Work item => Render the rows below as a Markdown table with the columns No. and Line, numbering each line in order and skipping blank lines. Leave the pictures out of the table.

Available records =>
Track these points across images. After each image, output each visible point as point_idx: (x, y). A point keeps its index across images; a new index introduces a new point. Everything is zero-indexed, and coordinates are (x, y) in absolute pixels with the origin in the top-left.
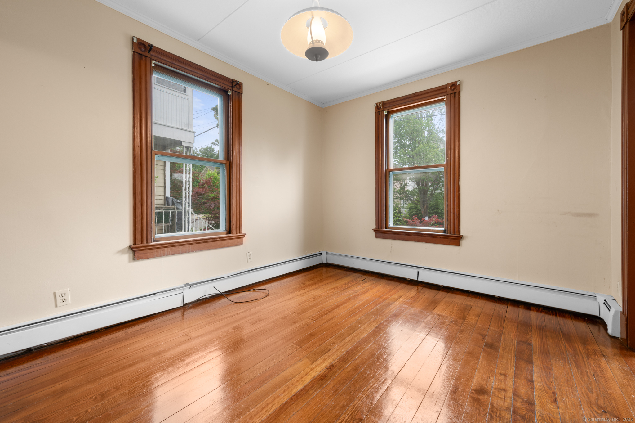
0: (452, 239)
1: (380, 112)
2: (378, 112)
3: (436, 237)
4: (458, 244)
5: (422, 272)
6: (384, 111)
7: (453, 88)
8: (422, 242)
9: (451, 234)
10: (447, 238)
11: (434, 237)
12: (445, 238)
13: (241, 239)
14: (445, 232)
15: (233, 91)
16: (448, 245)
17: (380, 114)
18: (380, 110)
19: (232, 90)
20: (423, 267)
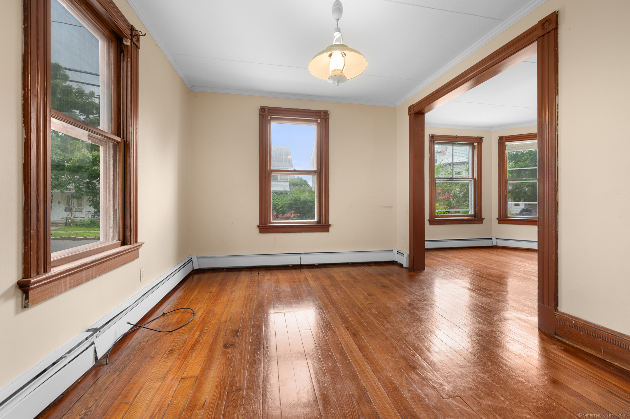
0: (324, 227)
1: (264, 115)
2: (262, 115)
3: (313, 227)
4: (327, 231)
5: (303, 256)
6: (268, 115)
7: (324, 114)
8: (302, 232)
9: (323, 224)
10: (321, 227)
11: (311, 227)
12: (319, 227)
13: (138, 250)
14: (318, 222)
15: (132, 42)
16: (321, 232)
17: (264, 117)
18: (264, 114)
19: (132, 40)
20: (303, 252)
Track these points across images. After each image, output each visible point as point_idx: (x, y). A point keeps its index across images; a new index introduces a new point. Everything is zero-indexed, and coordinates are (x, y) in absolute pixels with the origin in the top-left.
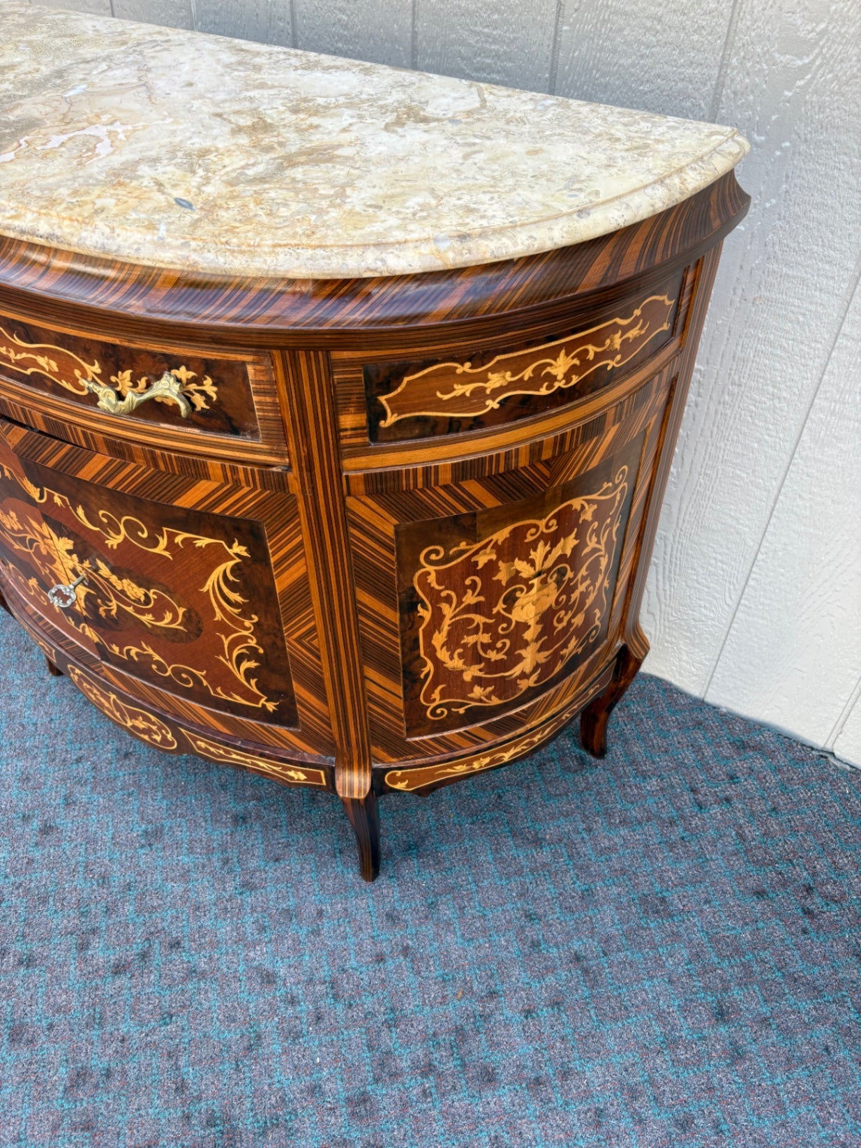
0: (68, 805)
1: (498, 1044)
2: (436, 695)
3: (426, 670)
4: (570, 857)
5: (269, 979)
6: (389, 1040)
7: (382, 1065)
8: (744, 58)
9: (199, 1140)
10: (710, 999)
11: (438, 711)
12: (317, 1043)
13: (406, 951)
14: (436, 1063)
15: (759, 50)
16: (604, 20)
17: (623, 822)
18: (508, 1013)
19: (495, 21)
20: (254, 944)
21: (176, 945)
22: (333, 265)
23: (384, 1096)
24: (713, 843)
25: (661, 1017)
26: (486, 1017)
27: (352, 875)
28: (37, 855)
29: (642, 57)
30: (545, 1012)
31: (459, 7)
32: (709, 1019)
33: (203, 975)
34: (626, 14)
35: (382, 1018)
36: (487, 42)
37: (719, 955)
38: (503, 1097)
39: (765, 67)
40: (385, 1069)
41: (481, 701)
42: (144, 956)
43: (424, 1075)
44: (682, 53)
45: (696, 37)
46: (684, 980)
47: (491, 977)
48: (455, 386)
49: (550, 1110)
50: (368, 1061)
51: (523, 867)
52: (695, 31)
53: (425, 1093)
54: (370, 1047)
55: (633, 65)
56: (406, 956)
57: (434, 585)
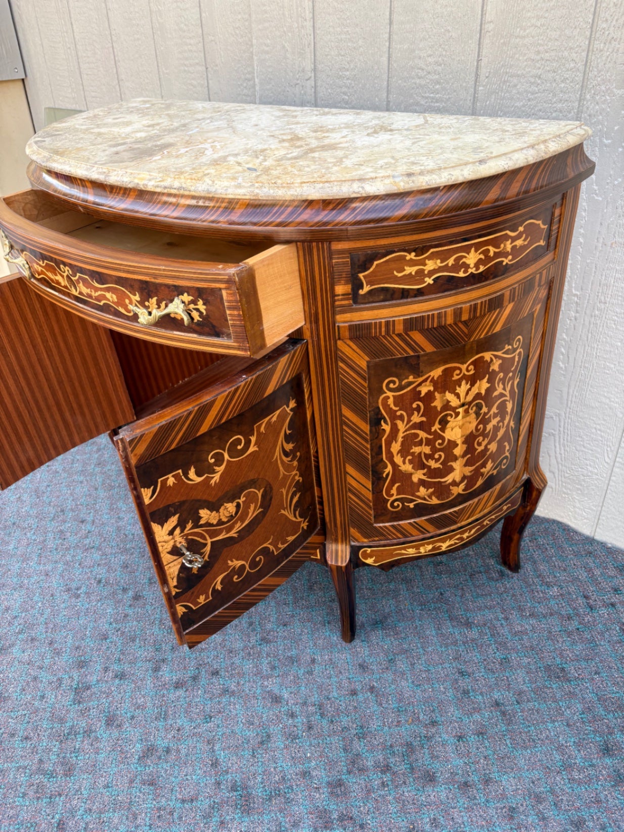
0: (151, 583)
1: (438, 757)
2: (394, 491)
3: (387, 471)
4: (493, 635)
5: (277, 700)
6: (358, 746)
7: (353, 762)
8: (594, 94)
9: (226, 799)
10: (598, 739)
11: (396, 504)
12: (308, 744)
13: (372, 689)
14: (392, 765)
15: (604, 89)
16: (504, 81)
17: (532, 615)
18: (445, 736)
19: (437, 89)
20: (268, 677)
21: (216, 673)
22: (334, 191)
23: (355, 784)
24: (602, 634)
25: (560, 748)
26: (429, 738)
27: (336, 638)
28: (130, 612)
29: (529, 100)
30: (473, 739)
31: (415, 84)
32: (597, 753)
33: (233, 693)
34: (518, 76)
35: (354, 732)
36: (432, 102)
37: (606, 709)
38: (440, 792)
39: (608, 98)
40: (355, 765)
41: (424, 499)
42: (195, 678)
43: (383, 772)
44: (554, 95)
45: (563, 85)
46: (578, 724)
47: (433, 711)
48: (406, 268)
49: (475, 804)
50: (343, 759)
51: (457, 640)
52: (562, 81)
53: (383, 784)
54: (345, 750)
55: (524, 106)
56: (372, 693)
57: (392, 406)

Exercise solution =>
| No. | Line |
|---|---|
| 1 | Track these points across images. After each image, output each visible point as point_idx: (x, y). A point keeps its index across images; a new index introduces a new point. Everything is zero-indexed, and coordinates are (x, y) in absolute pixels with the origin in the top-left. |
| 2 | 0: (452, 239) |
| 3 | 1: (380, 112) |
| 4 | 2: (378, 112) |
| 5 | 3: (436, 237) |
| 6 | 4: (458, 244) |
| 7 | 5: (422, 272) |
| 8 | 6: (384, 111) |
| 9 | 7: (453, 88) |
| 10 | 8: (422, 242) |
| 11 | 9: (451, 234) |
| 12 | 10: (447, 238) |
| 13 | 11: (434, 237) |
| 14 | 12: (445, 238) |
| 15 | 13: (241, 239) |
| 16 | 14: (445, 232) |
| 17 | 15: (233, 91) |
| 18 | 16: (448, 245) |
| 19 | 17: (380, 114) |
| 20 | 18: (380, 110) |
| 21 | 19: (232, 90) |
| 22 | 20: (423, 267) |
| 23 | 0: (324, 227) |
| 24 | 1: (264, 115) |
| 25 | 2: (262, 115) |
| 26 | 3: (313, 227) |
| 27 | 4: (327, 231) |
| 28 | 5: (303, 256) |
| 29 | 6: (268, 115) |
| 30 | 7: (324, 114) |
| 31 | 8: (302, 232) |
| 32 | 9: (323, 224) |
| 33 | 10: (321, 227) |
| 34 | 11: (311, 227) |
| 35 | 12: (319, 227) |
| 36 | 13: (138, 250) |
| 37 | 14: (318, 222) |
| 38 | 15: (132, 42) |
| 39 | 16: (321, 232) |
| 40 | 17: (264, 117) |
| 41 | 18: (264, 114) |
| 42 | 19: (132, 40) |
| 43 | 20: (303, 252) |
| 44 | Track these points across images. After each image, output each visible point as point_idx: (x, y). A point keeps its index across images; a new index introduces a new point. Everything is zero-indexed, and coordinates are (x, y) in absolute pixels with the origin in the top-left. |
| 45 | 0: (68, 805) |
| 46 | 1: (498, 1044) |
| 47 | 2: (436, 695) |
| 48 | 3: (426, 670) |
| 49 | 4: (570, 857) |
| 50 | 5: (269, 979) |
| 51 | 6: (389, 1040) |
| 52 | 7: (382, 1065) |
| 53 | 8: (744, 58) |
| 54 | 9: (199, 1140) |
| 55 | 10: (710, 999) |
| 56 | 11: (438, 711) |
| 57 | 12: (317, 1043) |
| 58 | 13: (406, 951) |
| 59 | 14: (436, 1063) |
| 60 | 15: (759, 50) |
| 61 | 16: (604, 20) |
| 62 | 17: (623, 822) |
| 63 | 18: (508, 1013) |
| 64 | 19: (495, 21) |
| 65 | 20: (254, 944) |
| 66 | 21: (176, 945) |
| 67 | 22: (333, 265) |
| 68 | 23: (384, 1096) |
| 69 | 24: (713, 843) |
| 70 | 25: (661, 1017) |
| 71 | 26: (486, 1017) |
| 72 | 27: (352, 875) |
| 73 | 28: (37, 855) |
| 74 | 29: (642, 57) |
| 75 | 30: (545, 1012) |
| 76 | 31: (459, 7) |
| 77 | 32: (709, 1019) |
| 78 | 33: (203, 975) |
| 79 | 34: (626, 14) |
| 80 | 35: (382, 1018) |
| 81 | 36: (487, 42) |
| 82 | 37: (719, 955) |
| 83 | 38: (503, 1097) |
| 84 | 39: (765, 67) |
| 85 | 40: (385, 1069) |
| 86 | 41: (481, 701) |
| 87 | 42: (144, 956) |
| 88 | 43: (424, 1075) |
| 89 | 44: (682, 53) |
| 90 | 45: (696, 37) |
| 91 | 46: (684, 980) |
| 92 | 47: (491, 977) |
| 93 | 48: (455, 386) |
| 94 | 49: (550, 1110) |
| 95 | 50: (368, 1061) |
| 96 | 51: (523, 867) |
| 97 | 52: (695, 31) |
| 98 | 53: (425, 1093) |
| 99 | 54: (370, 1047) |
| 100 | 55: (633, 65) |
| 101 | 56: (406, 956) |
| 102 | 57: (434, 585) |
| 103 | 0: (151, 583) |
| 104 | 1: (438, 757) |
| 105 | 2: (394, 491) |
| 106 | 3: (387, 471) |
| 107 | 4: (493, 635) |
| 108 | 5: (277, 700) |
| 109 | 6: (358, 746) |
| 110 | 7: (353, 762) |
| 111 | 8: (594, 94) |
| 112 | 9: (226, 799) |
| 113 | 10: (598, 739) |
| 114 | 11: (396, 504) |
| 115 | 12: (308, 744) |
| 116 | 13: (372, 689) |
| 117 | 14: (392, 765) |
| 118 | 15: (604, 89) |
| 119 | 16: (504, 81) |
| 120 | 17: (532, 615) |
| 121 | 18: (445, 736) |
| 122 | 19: (437, 89) |
| 123 | 20: (268, 677) |
| 124 | 21: (216, 673) |
| 125 | 22: (334, 191) |
| 126 | 23: (355, 784) |
| 127 | 24: (602, 634) |
| 128 | 25: (560, 748) |
| 129 | 26: (429, 738) |
| 130 | 27: (336, 638) |
| 131 | 28: (130, 612) |
| 132 | 29: (529, 100) |
| 133 | 30: (473, 739) |
| 134 | 31: (415, 84) |
| 135 | 32: (597, 753) |
| 136 | 33: (233, 693) |
| 137 | 34: (518, 76) |
| 138 | 35: (354, 732) |
| 139 | 36: (432, 102) |
| 140 | 37: (606, 709) |
| 141 | 38: (440, 792) |
| 142 | 39: (608, 98) |
| 143 | 40: (355, 765) |
| 144 | 41: (424, 499) |
| 145 | 42: (195, 678) |
| 146 | 43: (383, 772) |
| 147 | 44: (554, 95) |
| 148 | 45: (563, 85) |
| 149 | 46: (578, 724) |
| 150 | 47: (433, 711) |
| 151 | 48: (406, 268) |
| 152 | 49: (475, 804) |
| 153 | 50: (343, 759) |
| 154 | 51: (457, 640) |
| 155 | 52: (562, 81) |
| 156 | 53: (383, 784) |
| 157 | 54: (345, 750) |
| 158 | 55: (524, 106) |
| 159 | 56: (372, 693) |
| 160 | 57: (392, 406) |